Top Ten Tips for Losing Weight:
- Make a decision. Is this the right time for you to lose weight? Are other things happening in your life that will thwart your resolve? Do you need some support?
- Make a plan. Think of some things that will help you be successful. If you do not already do so, start to eat breakfast or have a snack in the afternoon. Include items in your plan that may be a problem, like the candy machine outside your office, and how to best handle them.
- Weigh yourself. Get a baseline weight, then weigh in every couple of days (doing it everyday will drive you nuts!). Write your weight down every time you weigh in.

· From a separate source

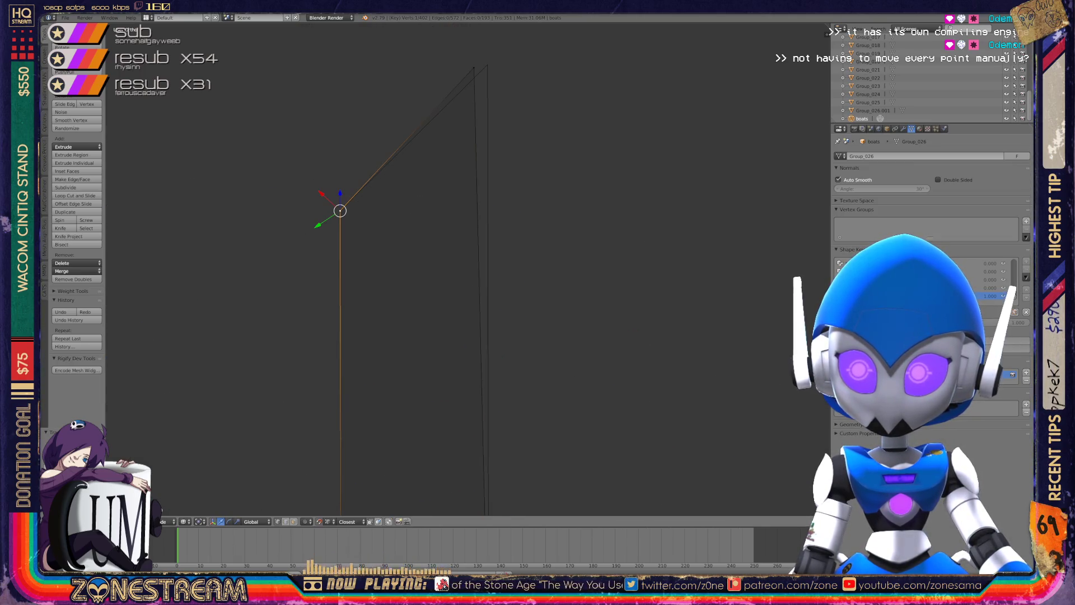
key("g")
scroll(302, 364, "down", 5)
middle_click_drag(302, 365, 301, 191)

- Personalize your plan. It’s important to allow all your favorite foods – just smaller amounts – so you feel satisfied. Fad diets are often not successful in the long run because any lifestyle modification which employs the “all or none” principle may be difficult to follow long term.

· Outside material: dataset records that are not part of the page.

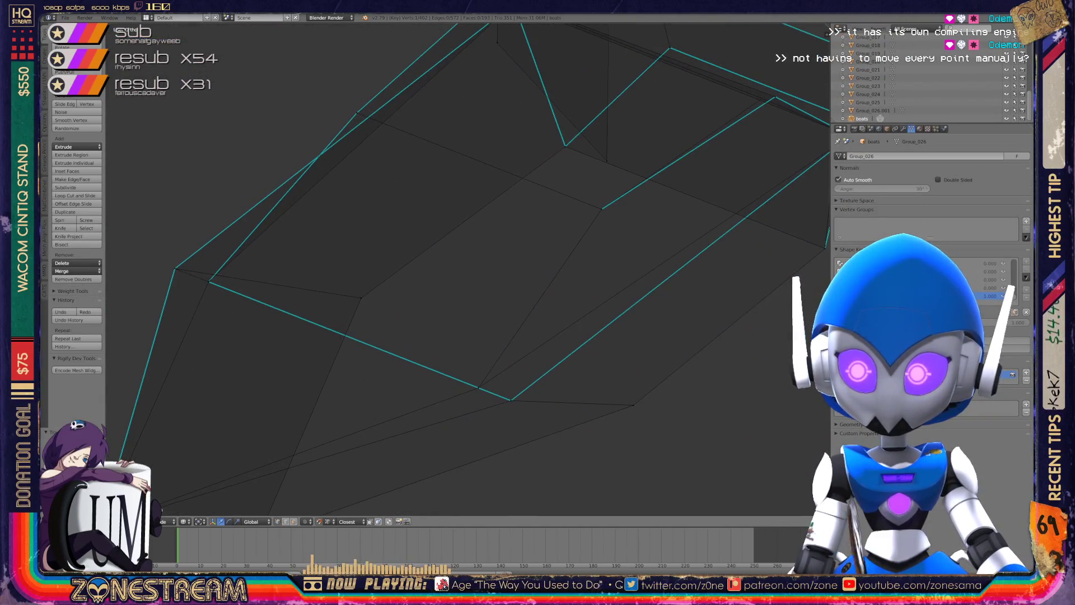
key("Tab")
scroll(468, 269, "down", 4)
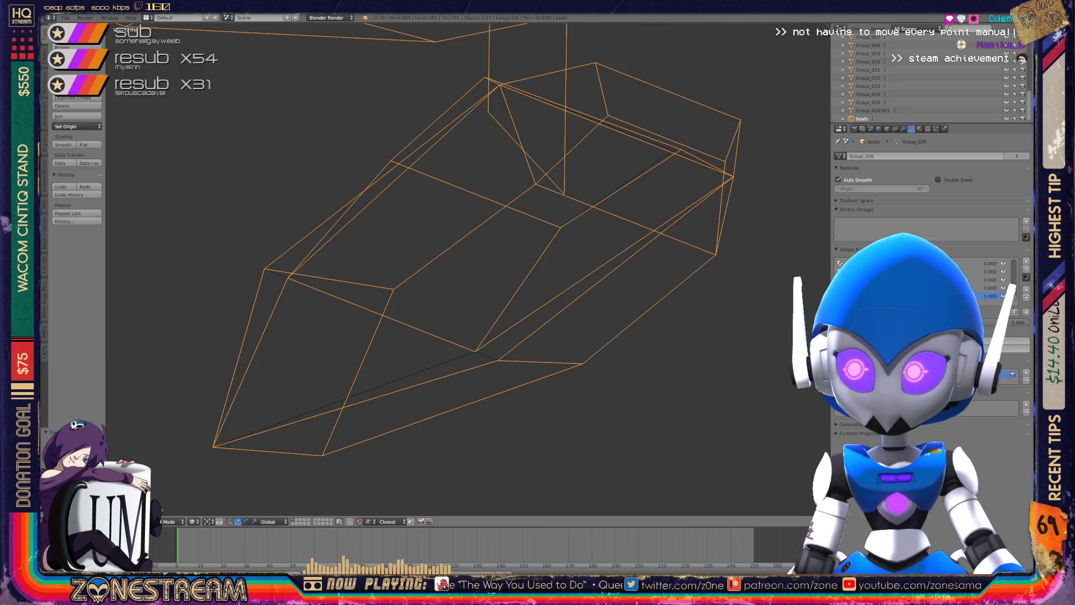
In Edit Mode, slide a vertex on the upper edge slightly left.
key("Tab")
scroll(426, 269, "up", 6)
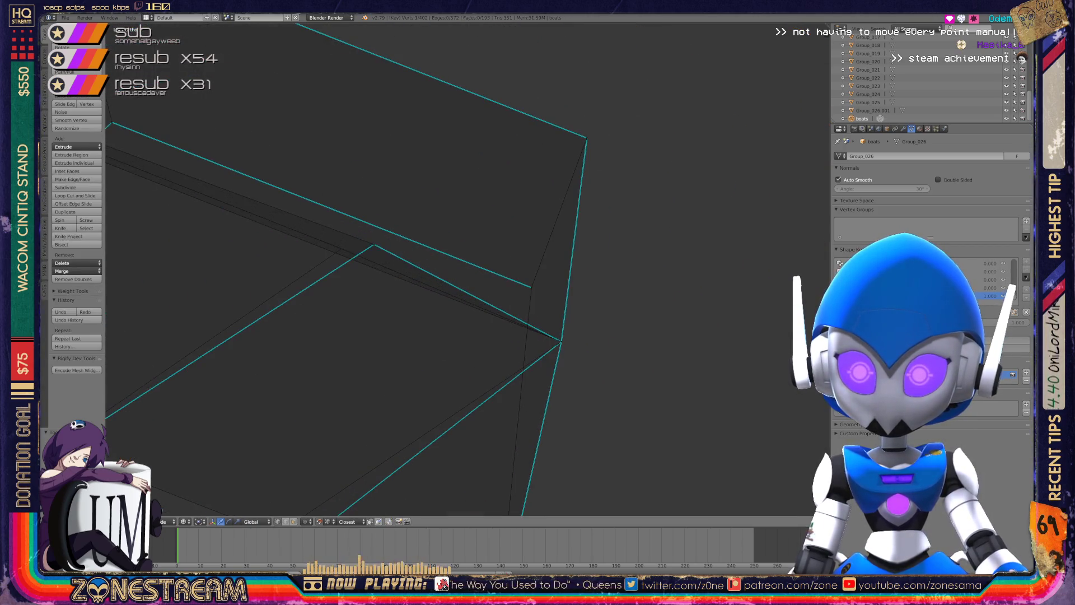
right_click(372, 239)
right_click_drag(372, 239, 338, 246)
scroll(463, 269, "down", 6)
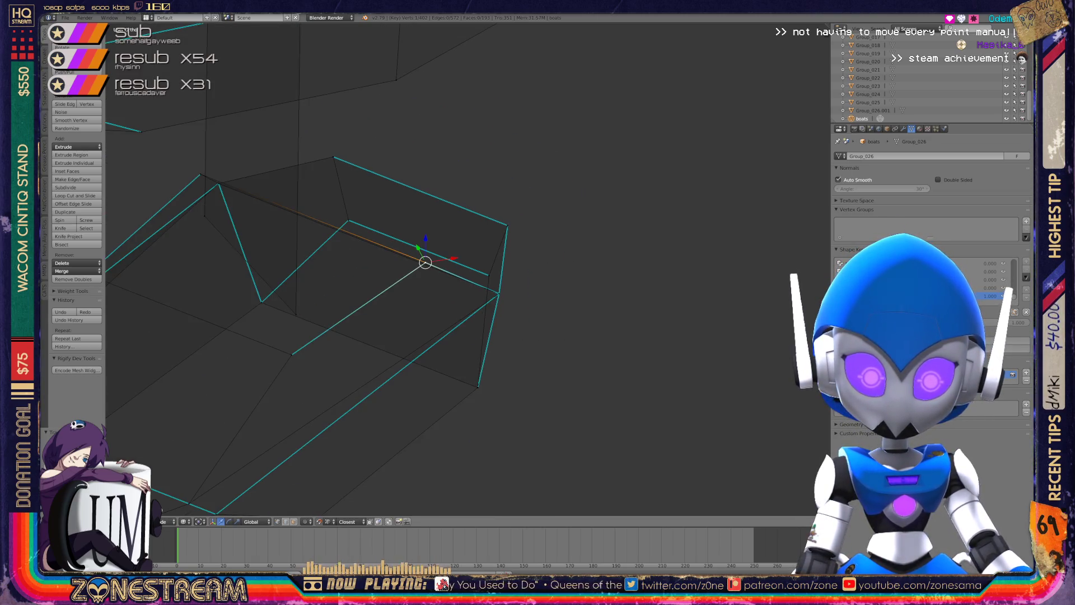
scroll(336, 269, "down", 3)
Check the part from the front in Object Mode, then go back to Edit Mode.
key("Tab")
mouse_move(392, 280)
middle_mouse_down()
mouse_move(448, 258)
mouse_move(403, 272)
mouse_move(443, 246)
middle_mouse_up()
scroll(426, 269, "down", 5)
scroll(448, 268, "up", 8)
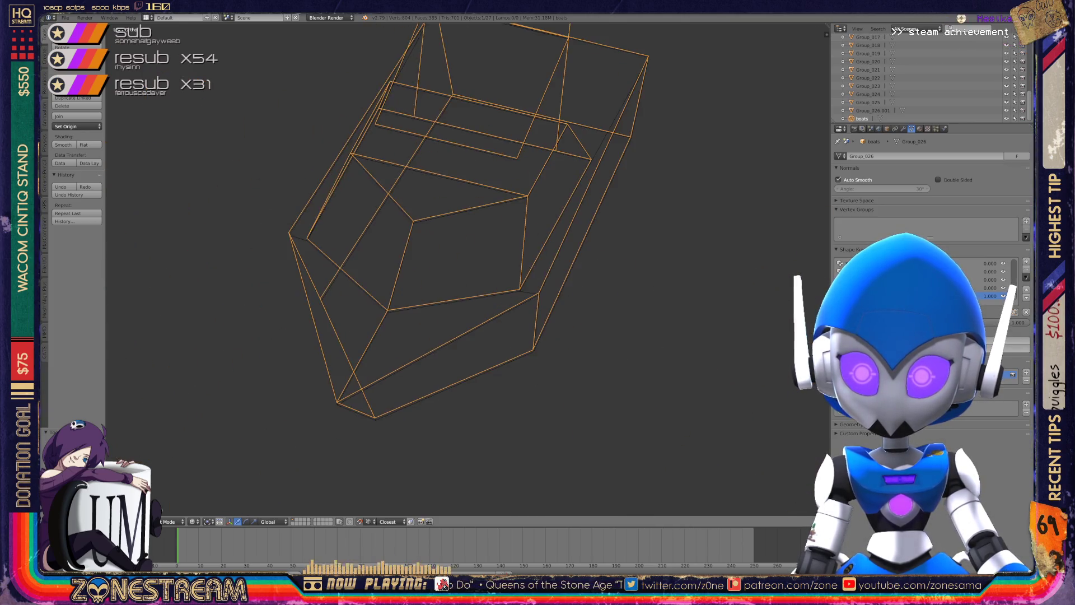
scroll(448, 268, "up", 4)
key("Tab")
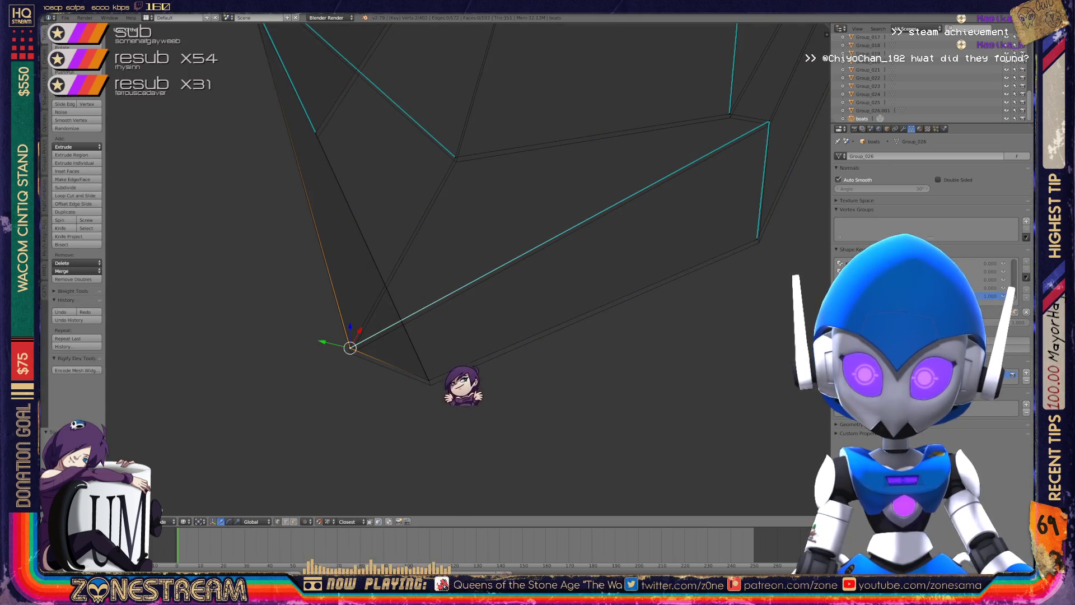
Undo the last change and reposition the selected vertex with several moves.
key("ctrl+z")
key("g")
middle_click_drag(448, 268, 423, 227, "shift")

- Write, write, and write. Keep a food diary for three days. That means everything you eat and drink, along with time/place, etc. Note your patterns, where you can make changes, where to eat more/less/different foods, etc. Look at your calendar to see where you’ll be, what you can eat, what you should bring etc. Make a list before you go to the market. Stick to your shopping list and avoid purchasing high calorie and high fat impulse items.
- Get a buddy. There’s nothing like another person to help you along (as you help them) with support and ideas of what’s working for them, etc.
- Become more physically active. Walk, dance, swim, bike even take the stairs – anything! The goal is to get you doing more. It’s about burning calories, not running a marathon. Strive for 10-minutes of exercise a day for a week; then 15-minutes for two weeks; then…You get it!
- Give yourself permission to fail. Eating a hot fudge sundae, or an extra slice of pizza is not a reason to beat yourself up and quit. It happens! Tomorrow’s a new day, and another opportunity to get started.
- Reward yourself for your accomplishments. A reward for the first 10-pound weight loss and maybe every 5 pounds thereafter can be motivational. Make them tangible – not food – perhaps a key ring, pen, etc. The idea is to be reminded of your success every time you see and feel it.